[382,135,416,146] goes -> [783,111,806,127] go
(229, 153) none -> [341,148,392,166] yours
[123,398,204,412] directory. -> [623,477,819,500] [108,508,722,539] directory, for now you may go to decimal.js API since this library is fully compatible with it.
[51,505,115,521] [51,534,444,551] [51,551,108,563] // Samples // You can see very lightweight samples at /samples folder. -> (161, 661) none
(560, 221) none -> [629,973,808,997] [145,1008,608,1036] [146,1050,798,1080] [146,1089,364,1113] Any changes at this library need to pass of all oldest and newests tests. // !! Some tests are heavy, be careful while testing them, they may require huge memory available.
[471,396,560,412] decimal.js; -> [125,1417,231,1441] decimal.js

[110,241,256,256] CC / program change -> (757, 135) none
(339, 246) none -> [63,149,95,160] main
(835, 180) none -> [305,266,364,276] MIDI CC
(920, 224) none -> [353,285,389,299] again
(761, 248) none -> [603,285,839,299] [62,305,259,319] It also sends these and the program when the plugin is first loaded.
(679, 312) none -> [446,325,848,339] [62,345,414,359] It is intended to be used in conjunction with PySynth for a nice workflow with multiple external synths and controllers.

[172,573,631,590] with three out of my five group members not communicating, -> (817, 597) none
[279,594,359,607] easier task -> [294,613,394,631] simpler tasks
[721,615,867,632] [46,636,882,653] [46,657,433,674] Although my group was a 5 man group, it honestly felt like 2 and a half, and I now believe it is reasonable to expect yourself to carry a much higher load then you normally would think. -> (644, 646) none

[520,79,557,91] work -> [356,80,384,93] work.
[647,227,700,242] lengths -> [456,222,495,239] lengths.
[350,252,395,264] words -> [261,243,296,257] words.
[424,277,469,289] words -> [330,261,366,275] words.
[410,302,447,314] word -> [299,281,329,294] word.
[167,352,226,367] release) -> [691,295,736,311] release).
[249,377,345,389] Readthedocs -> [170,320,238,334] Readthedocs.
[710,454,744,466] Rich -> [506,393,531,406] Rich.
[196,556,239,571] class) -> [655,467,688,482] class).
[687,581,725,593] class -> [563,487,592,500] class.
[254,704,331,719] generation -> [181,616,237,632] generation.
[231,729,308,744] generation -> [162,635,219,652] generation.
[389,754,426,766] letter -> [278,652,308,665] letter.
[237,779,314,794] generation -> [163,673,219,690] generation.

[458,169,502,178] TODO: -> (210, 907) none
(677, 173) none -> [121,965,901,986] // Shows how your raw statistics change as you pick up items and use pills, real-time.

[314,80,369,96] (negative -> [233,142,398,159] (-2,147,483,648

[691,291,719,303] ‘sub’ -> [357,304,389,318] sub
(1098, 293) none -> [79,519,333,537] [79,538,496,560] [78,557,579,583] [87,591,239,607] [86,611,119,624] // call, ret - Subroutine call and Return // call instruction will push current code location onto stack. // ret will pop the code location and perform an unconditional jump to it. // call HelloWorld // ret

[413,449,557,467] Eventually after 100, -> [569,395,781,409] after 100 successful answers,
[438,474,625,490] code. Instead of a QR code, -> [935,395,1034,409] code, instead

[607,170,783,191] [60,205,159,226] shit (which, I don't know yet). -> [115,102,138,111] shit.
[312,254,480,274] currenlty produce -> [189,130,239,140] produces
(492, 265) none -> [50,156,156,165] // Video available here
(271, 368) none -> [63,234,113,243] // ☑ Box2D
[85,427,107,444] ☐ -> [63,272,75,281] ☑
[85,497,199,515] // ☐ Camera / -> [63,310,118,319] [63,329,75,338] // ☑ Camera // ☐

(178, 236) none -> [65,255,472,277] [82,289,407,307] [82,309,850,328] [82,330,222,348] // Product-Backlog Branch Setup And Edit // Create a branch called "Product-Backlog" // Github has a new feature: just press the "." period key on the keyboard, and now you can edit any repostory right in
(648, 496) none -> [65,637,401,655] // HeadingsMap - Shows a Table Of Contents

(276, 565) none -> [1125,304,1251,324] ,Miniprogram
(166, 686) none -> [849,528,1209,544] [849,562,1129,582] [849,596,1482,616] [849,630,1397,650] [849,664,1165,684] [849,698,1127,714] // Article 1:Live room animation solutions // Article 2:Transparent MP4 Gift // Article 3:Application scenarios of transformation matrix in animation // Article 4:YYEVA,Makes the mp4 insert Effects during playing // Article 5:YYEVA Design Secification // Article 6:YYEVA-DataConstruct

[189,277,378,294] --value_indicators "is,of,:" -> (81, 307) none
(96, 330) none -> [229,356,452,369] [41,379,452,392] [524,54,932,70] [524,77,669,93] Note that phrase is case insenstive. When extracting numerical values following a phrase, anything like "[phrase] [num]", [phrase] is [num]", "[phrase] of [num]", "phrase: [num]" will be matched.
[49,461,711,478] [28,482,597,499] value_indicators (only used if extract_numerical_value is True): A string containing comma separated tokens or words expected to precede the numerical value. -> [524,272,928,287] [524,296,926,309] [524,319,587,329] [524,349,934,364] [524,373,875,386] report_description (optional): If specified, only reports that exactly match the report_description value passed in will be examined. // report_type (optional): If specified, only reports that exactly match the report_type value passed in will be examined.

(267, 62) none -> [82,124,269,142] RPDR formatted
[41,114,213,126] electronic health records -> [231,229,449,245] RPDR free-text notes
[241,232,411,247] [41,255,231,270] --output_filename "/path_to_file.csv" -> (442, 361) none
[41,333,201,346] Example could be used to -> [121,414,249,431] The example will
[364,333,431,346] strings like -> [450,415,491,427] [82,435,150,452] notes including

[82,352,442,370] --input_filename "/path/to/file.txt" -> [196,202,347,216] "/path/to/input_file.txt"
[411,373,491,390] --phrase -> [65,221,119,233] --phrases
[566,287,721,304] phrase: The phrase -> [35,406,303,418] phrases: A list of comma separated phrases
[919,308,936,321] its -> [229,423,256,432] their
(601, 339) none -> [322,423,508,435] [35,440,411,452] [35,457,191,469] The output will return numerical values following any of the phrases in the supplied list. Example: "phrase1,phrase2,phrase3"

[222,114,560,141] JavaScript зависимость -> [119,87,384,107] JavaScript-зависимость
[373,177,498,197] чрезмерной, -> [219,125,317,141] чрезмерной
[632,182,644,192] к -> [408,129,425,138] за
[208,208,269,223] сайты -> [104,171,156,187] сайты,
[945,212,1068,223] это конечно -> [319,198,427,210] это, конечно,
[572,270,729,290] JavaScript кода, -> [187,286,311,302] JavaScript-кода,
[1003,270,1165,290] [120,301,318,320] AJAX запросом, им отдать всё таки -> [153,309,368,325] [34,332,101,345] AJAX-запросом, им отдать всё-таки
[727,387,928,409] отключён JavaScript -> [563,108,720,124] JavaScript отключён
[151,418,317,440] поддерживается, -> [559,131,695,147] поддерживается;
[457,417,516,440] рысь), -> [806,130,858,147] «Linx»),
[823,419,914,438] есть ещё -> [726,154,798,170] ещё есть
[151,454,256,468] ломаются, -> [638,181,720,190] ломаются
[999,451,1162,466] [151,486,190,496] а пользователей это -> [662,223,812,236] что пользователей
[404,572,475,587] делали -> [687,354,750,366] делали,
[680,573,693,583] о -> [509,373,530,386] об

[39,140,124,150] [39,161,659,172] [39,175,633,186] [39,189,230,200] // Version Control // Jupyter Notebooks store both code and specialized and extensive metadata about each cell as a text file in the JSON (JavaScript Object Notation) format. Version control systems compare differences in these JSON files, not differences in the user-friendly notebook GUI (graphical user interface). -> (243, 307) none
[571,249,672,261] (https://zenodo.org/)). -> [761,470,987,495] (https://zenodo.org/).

Exercise instructions. Everything starting at the line containing "(1098, 293) none" and ending at the line containing "[413,449,557,467] Eventually after" in the records above should be repeated exactly, and only that.

Result for this exercise.
(1098, 293) none -> [79,519,333,537] [79,538,496,560] [78,557,579,583] [87,591,239,607] [86,611,119,624] // call, ret - Subroutine call and Return // call instruction will push current code location onto stack. // ret will pop the code location and perform an unconditional jump to it. // call HelloWorld // ret

[413,449,557,467] Eventually after 100, -> [569,395,781,409] after 100 successful answers,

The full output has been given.